Could you quote the passage of the GameStop excerpt between "What happened last" and "rise, he said.", inclusive, word for word?

### SELECTED EXTRACT
____

But an SEC report released in October questioned that stance, arguing shorts who closed out their bets only played a minor role in driving the rally. Although regulators said they couldn’t determine exactly why GameStop jumped, they speculated it was because traders were optimistic about the videogame retailer’s prospects or thought they were triggering a short squeeze.

Read more: SEC GameStop Report Debunks Conspiracies, Backs Gensler Plan

Now, the academics say conventional wisdom could have been right all along. 

“The SEC’s October analysis used incomplete data and flawed methods to reach erroneous conclusions regarding the events of January 2021,” said Joshua Mitts, lead author of the study and a Columbia University law professor. Our “findings suggest that the SEC’s response to GameStop and other meme stocks may be deeply misguided.”

The SEC also fell short, according to the paper, in examining the effects of a so-called gamma squeeze, which occurs when options dealers buy a rising stock to balance their exposure to contracts they have sold, pushing shares even higher. The SEC focused on call contracts in its analysis, while overlooking the effect of put contracts, which can contribute to gamma squeezes, the academics said. 

What happened last year has been embraced by retail traders as a rare case of Davids joining together en masse to stick it to Wall Street Goliaths. Even some U.S. lawmakers welcomed the populist narrative, arguing that the market has been tilted against the little guy for far too long. 

Yet Mitts said the episode actually exposed the market’s fragility to schemes that can cause share prices to trade at levels that have little connection to a company’s earnings. Should prices normalize, it can hurt the same types of investors who cheered GameStop’s rocketship rise, he said. 

“Anti-fraud and anti-manipulation rules need to be overhauled for the social-media era,” said Mitts, who has long petitioned the SEC to toughen rules around short selling. “The SEC should focus on the distortive effects of short squeezes and gamma squeezes on the market and the harms they cause ordinary investors.” 

An SEC spokesman declined to comment on the academic study. Mitts said it wasn’t funded by hedge funds or any other third party.

‘Small Fraction’

In its study, the SEC said shorts purchasing GameStop to close positions made up “a small fraction of overall buy volume” during the company’s surge, and the stock price remained elevated “after the direct effects of covering short positions would have waned.”

Mitts and his coauthors described what they viewed as multiple flaws in the SEC’s analysis. The regulator, according to the paper, didn’t examine individual customer accounts or include data on all short sellers, the academics argued. The agency also didn’t review short-selling data before Dec. 24, 2020, and thus didn’t see that shorts had already mostly bailed on GameStop before the stock went especially haywire in January 2021.

____

Stored dataset items:
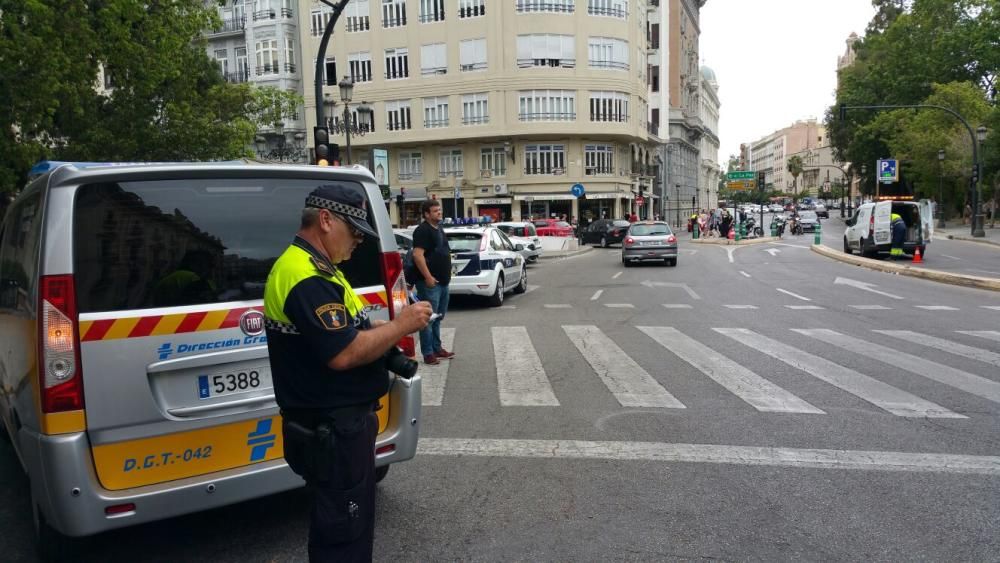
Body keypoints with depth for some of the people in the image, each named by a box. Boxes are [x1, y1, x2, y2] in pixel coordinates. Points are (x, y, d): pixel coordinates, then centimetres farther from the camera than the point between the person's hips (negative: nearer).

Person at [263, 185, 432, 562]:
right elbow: (342, 354, -29)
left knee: (342, 522, 24)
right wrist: (400, 326, -17)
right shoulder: (307, 277, -24)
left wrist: (388, 327, 2)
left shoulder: (313, 267, 12)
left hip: (334, 421, 11)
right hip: (332, 428, -11)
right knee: (344, 531, 4)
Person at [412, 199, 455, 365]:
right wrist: (428, 277, -25)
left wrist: (447, 272, 21)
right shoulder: (423, 230, -13)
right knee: (429, 318, -6)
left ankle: (437, 349, 24)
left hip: (443, 281, 10)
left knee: (438, 318, 16)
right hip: (430, 282, -10)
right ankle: (428, 353, -1)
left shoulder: (439, 230, 17)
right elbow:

____

### OUTPUT
What happened last year has been embraced by retail traders as a rare case of Davids joining together en masse to stick it to Wall Street Goliaths. Even some U.S. lawmakers welcomed the populist narrative, arguing that the market has been tilted against the little guy for far too long. 

Yet Mitts said the episode actually exposed the market’s fragility to schemes that can cause share prices to trade at levels that have little connection to a company’s earnings. Should prices normalize, it can hurt the same types of investors who cheered GameStop’s rocketship rise, he said.